Ответьте кратко на вопросы по фрагменту текста.
1. Кем стала доктор Ротшильд?
2. Сколько изданий выдержала книга «Блохи, палтус и кукушки»?
3. В каком университете Мириам является профессором биологии?

**Фрагмент текста**
------
Влиятельные семьи Англии. Как наживали состояния Коэны, Ротшильды, Голдсмиды, Монтефиоре, Сэмюэлы и Сассуны - Хаим Бермант
Шрифт:
Интервал:
Его тетя доктор Ротшильд стала энтомологом с международной репутацией. Она написала книгу «Блохи, палтус и кукушки», которая – в это трудно поверить – стала в своем роде бестселлером и выдержала четыре издания. Мириам – почетный член колледжа Святого Гуго в Оксфорде, почетный доктор наук и профессор биологии в Лондонском университете.
------
**Исходные данные**
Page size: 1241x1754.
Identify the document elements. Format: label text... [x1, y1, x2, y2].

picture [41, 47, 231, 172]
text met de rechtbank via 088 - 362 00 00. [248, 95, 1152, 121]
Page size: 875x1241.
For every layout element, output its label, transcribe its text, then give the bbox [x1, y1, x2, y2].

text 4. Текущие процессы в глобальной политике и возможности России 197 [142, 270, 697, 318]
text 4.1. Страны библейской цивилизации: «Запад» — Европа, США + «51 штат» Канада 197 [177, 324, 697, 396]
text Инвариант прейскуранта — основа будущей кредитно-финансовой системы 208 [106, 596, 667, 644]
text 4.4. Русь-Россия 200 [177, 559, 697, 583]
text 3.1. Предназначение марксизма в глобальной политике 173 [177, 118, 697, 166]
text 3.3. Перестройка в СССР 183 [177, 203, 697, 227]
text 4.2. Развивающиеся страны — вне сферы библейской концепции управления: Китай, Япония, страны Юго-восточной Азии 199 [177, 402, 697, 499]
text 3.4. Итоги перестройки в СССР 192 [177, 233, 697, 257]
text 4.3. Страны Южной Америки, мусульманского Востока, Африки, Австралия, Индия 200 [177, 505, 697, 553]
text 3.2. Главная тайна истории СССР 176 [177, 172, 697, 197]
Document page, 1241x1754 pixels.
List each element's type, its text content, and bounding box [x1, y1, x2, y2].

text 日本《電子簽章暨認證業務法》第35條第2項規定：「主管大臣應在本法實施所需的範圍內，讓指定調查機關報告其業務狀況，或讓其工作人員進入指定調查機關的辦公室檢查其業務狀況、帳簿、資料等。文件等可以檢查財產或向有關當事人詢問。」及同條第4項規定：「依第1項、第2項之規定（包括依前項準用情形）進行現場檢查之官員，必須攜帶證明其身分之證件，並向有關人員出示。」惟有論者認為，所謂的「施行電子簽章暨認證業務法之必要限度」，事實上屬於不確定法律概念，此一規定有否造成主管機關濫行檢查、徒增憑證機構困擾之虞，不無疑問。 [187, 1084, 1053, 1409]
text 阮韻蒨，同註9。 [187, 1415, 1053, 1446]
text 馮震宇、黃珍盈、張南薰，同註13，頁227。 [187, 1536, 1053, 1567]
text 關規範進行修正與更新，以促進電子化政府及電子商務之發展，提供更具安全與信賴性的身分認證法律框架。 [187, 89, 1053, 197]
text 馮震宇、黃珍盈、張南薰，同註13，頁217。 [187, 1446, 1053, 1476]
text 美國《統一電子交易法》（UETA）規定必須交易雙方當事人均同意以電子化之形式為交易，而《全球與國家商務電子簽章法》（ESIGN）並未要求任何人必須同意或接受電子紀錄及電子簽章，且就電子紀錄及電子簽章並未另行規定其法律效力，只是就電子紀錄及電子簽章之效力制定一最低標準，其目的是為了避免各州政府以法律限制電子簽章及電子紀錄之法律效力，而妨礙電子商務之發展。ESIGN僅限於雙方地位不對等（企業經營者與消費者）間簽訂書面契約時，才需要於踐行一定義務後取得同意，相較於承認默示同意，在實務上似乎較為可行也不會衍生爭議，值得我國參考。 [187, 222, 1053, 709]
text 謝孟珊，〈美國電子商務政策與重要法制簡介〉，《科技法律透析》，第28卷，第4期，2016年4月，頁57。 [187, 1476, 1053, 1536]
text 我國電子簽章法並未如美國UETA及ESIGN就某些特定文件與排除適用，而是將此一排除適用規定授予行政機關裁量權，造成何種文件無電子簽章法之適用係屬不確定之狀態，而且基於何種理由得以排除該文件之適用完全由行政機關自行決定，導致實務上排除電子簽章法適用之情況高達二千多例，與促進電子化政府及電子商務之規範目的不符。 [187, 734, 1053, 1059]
------
**Решение**
1. Энтомологом с международной репутацией.
2. Четыре.
3. В Лондонском университете.